Hospital changes ER contract

As part of an ongoing effort to change its culture, WhidbeyHealth is choosing a different organization to manage its emergency department.

Starting Jan. 21, 2020, the organization Sound Physicians will be staffing the department with its providers. The group will be replacing TeamHealth, which has managed the department since approximately 2003, said Linda Gipson, WhidbeyHealth chief quality officer.

Sound Physicians has been providing hospital-based doctors at the hospital since 2014. Gipson said that, in reviewing the contracts, hospital leadership saw an advantage in having the same organization working in the two departments.

The “hand off” of patients between the emergency room and inpatient care should hopefully happen more efficiently and reduce wait times, she said.

In patient surveys, a common complaint is that service takes too long in the ER, Gipson said.

“Fifteen minutes feels like five hours when you’re not feeling well,” she said.

────────────────

*Instructions*:
• A. According to the ER contract article, on what date will Sound Physicians begin staffing the emergency department?
• B. List every organization named in the ER contract article.
The rows after this point are separate material with no connection to the ER contract article.

────────────────

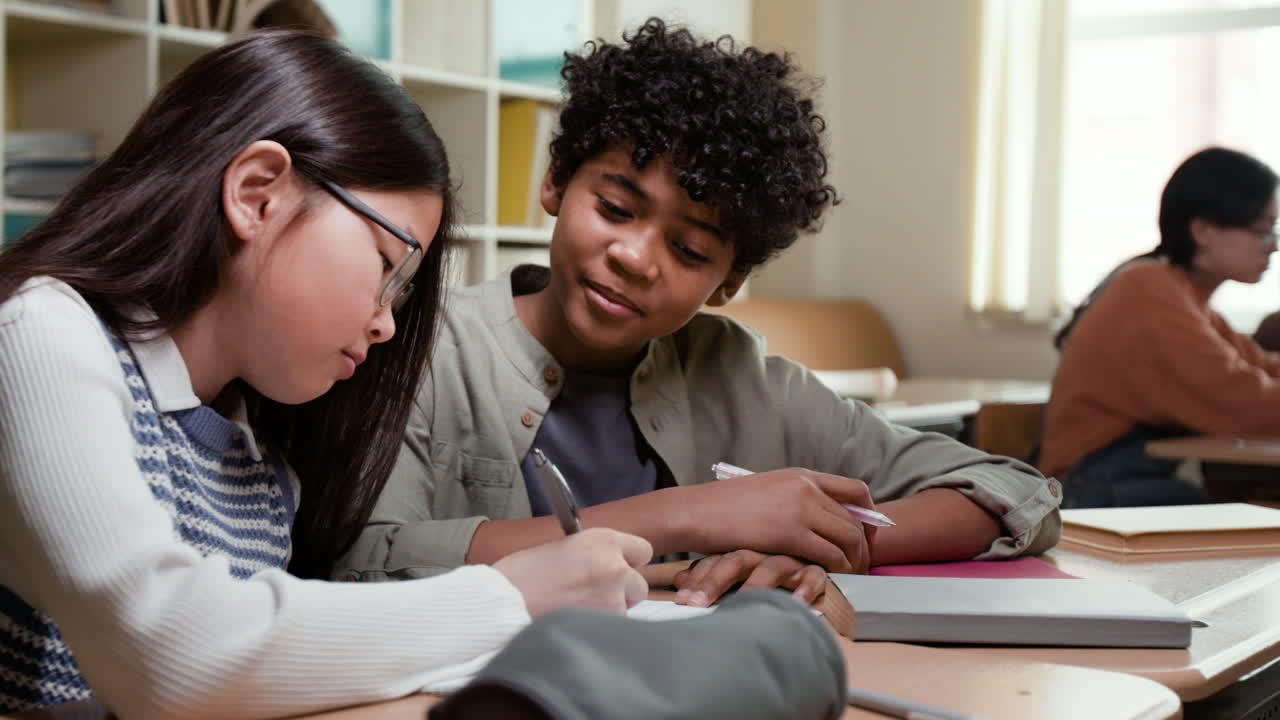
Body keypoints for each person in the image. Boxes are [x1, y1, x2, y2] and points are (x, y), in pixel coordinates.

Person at [0, 30, 655, 718]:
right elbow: (167, 656)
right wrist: (510, 597)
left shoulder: (262, 467)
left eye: (403, 291)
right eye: (386, 266)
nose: (386, 323)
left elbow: (262, 667)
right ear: (258, 194)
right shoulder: (42, 333)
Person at [337, 19, 1062, 607]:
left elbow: (1014, 491)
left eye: (688, 249)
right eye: (616, 208)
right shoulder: (420, 347)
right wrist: (691, 516)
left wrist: (812, 540)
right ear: (555, 180)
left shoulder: (739, 373)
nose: (637, 258)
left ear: (728, 281)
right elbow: (359, 561)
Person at [1040, 146, 1280, 508]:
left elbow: (1258, 366)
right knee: (1240, 519)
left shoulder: (1185, 295)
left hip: (1113, 478)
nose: (1274, 245)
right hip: (1082, 489)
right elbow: (1245, 403)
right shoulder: (1149, 292)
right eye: (1263, 229)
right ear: (1204, 230)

────────────────

*Task-by-task results*:
• A. Jan. 21, 2020

• B. WhidbeyHealth, Sound Physicians, TeamHealth